Op de lijst van voorgestelde sporten van de eerste Olympische Spelen, in 1896 in Athene, stond ook 'patinage', schaatsen. Het is echter niet bekend of daarmee het ons zo bekende langebaanschaatsen of het kunstschaatsen werd bedoeld. Gezien de tijdsgeest lijkt kunstschaatsen het meest logisch, maar er werd met betrekking tot 1896 nooit meer over gesproken. In 1908 stond het in Londen voor het eerst op het olympisch programma en vanaf 1924 was het een onderdeel van de Winterspelen.

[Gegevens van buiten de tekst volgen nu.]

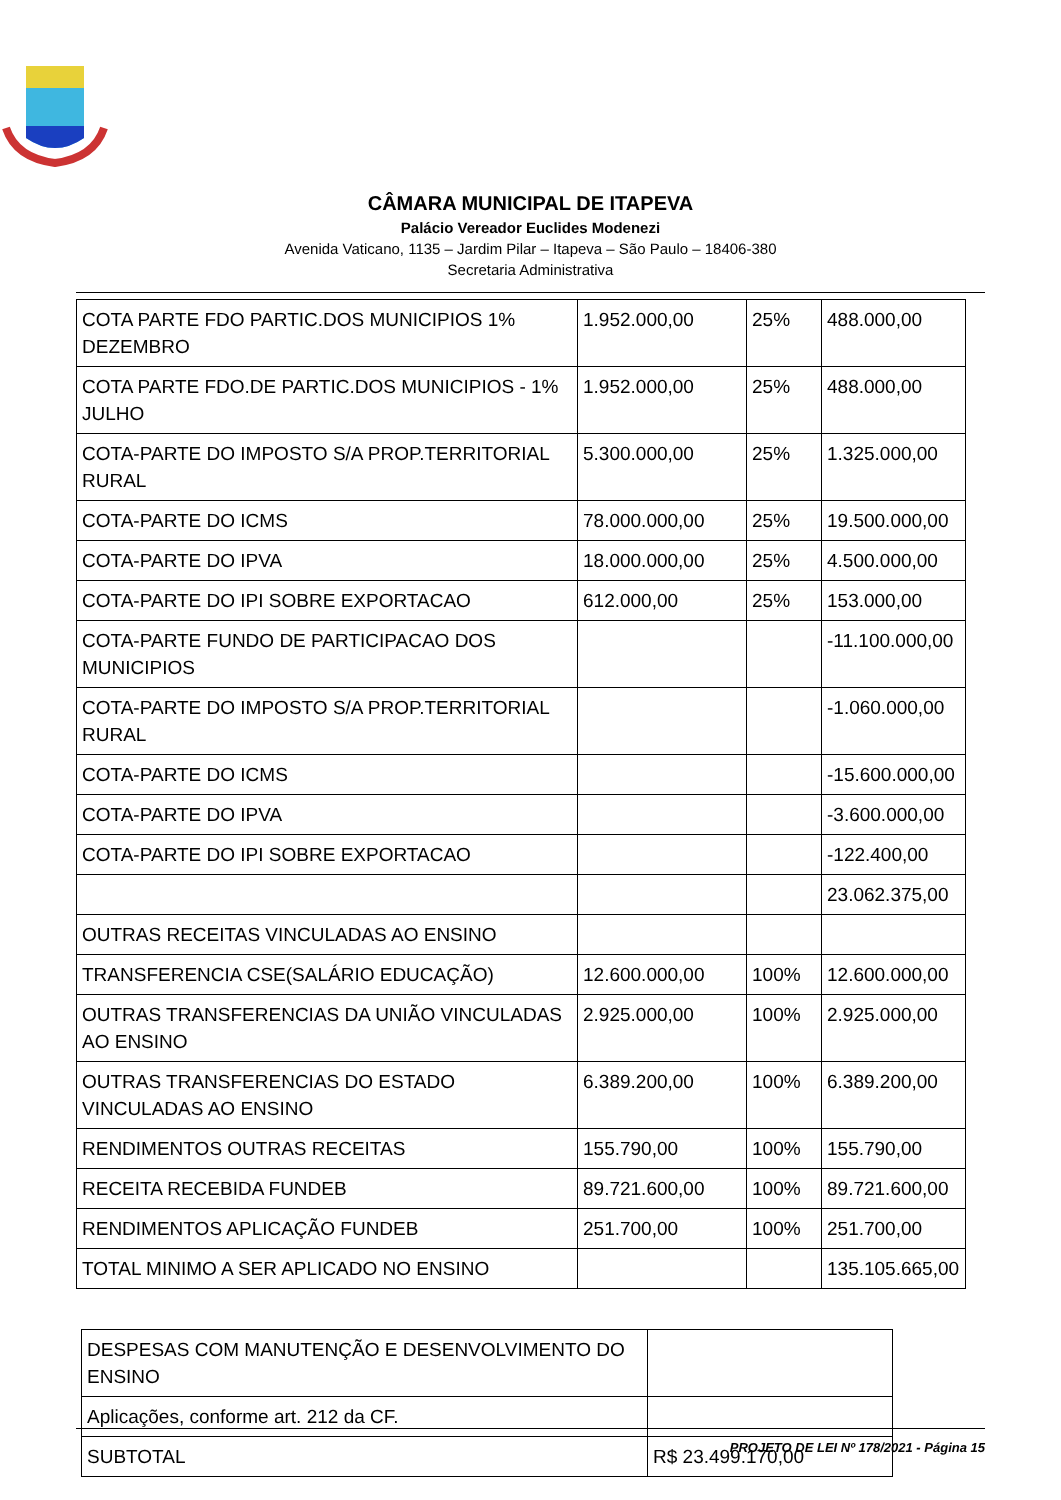CÂMARA MUNICIPAL DE ITAPEVA
Palácio Vereador Euclides Modenezi
Avenida Vaticano, 1135 – Jardim Pilar – Itapeva – São Paulo – 18406-380
Secretaria Administrativa
| COTA PARTE FDO PARTIC.DOS MUNICIPIOS 1% DEZEMBRO | 1.952.000,00 | 25% | 488.000,00 |
| COTA PARTE FDO.DE PARTIC.DOS MUNICIPIOS - 1% JULHO | 1.952.000,00 | 25% | 488.000,00 |
| COTA-PARTE DO IMPOSTO S/A PROP.TERRITORIAL RURAL | 5.300.000,00 | 25% | 1.325.000,00 |
| COTA-PARTE DO ICMS | 78.000.000,00 | 25% | 19.500.000,00 |
| COTA-PARTE DO IPVA | 18.000.000,00 | 25% | 4.500.000,00 |
| COTA-PARTE DO IPI SOBRE EXPORTACAO | 612.000,00 | 25% | 153.000,00 |
| COTA-PARTE FUNDO DE PARTICIPACAO DOS MUNICIPIOS | | | -11.100.000,00 |
| COTA-PARTE DO IMPOSTO S/A PROP.TERRITORIAL RURAL | | | -1.060.000,00 |
| COTA-PARTE DO ICMS | | | -15.600.000,00 |
| COTA-PARTE DO IPVA | | | -3.600.000,00 |
| COTA-PARTE DO IPI SOBRE EXPORTACAO | | | -122.400,00 |
| | | | 23.062.375,00 |
| OUTRAS RECEITAS VINCULADAS AO ENSINO | | | |
| TRANSFERENCIA CSE(SALÁRIO EDUCAÇÃO) | 12.600.000,00 | 100% | 12.600.000,00 |
| OUTRAS TRANSFERENCIAS DA UNIÃO VINCULADAS AO ENSINO | 2.925.000,00 | 100% | 2.925.000,00 |
| OUTRAS TRANSFERENCIAS DO ESTADO VINCULADAS AO ENSINO | 6.389.200,00 | 100% | 6.389.200,00 |
| RENDIMENTOS OUTRAS RECEITAS | 155.790,00 | 100% | 155.790,00 |
| RECEITA RECEBIDA FUNDEB | 89.721.600,00 | 100% | 89.721.600,00 |
| RENDIMENTOS APLICAÇÃO FUNDEB | 251.700,00 | 100% | 251.700,00 |
| TOTAL MINIMO A SER APLICADO NO ENSINO | | | 135.105.665,00 |
| DESPESAS COM MANUTENÇÃO E DESENVOLVIMENTO DO ENSINO | |
| Aplicações, conforme art. 212 da CF. | |
| SUBTOTAL | R$ 23.499.170,00 |
PROJETO DE LEI Nº 178/2021 - Página 15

Jim Hines (VS) wint olympisch goud op de 100 meter in Mexico in 1968. Zijn electronisch geklokte tijd kwam uit op 9,95 seconden, waarmee hij officieel de eerste is die de 10-secondengrens doorbroken heeft (Bron: YouTube)

De Fransman Frantz Reichel haalde in 1896 de finale op de 110 meter horden. Hij kon die finale echter niet lopen, want hij was te druk met het assisteren van zijn jongere landgenoot Albin Lermusiaux. Deze liep de marathon, waarin hij overigens 8 kilometer voor de finish uitviel. De finale kende daardoor slechts twee deelnemers: Thomas Curtis uit de VS versloeg de Brit Grantley Goulding met enkele centimeters.

De oudste atleet ooit die een olympische medaille won is de Zweed Oscar Swahn. De schutter won in Antwerpen in 1920 op 72-jarige leeftijd het zilver in de landenwedstrijd '100 meter rennend hert met dubbele schoten' (waarbij overigens niet op echte herten werd geschoten). Het was zijn zesde en laatste medaille, nadat hij in 1908 (twee) en 1912 ook al goud had gewonnen.

Roeier Henry Pearce uit Australië hield tijdens zijn kwartfinale op de Spelen van Amsterdam in 1928 de riemen even stil. De reden? Een moedereend en haar kroost kwam voorbij en Pearce wilde ze niet overvaren. Nadat de eenden gepasseerd waren ging hij verder, won hij zijn kwartfinale en ging hij uiteindelijk op weg naar goud.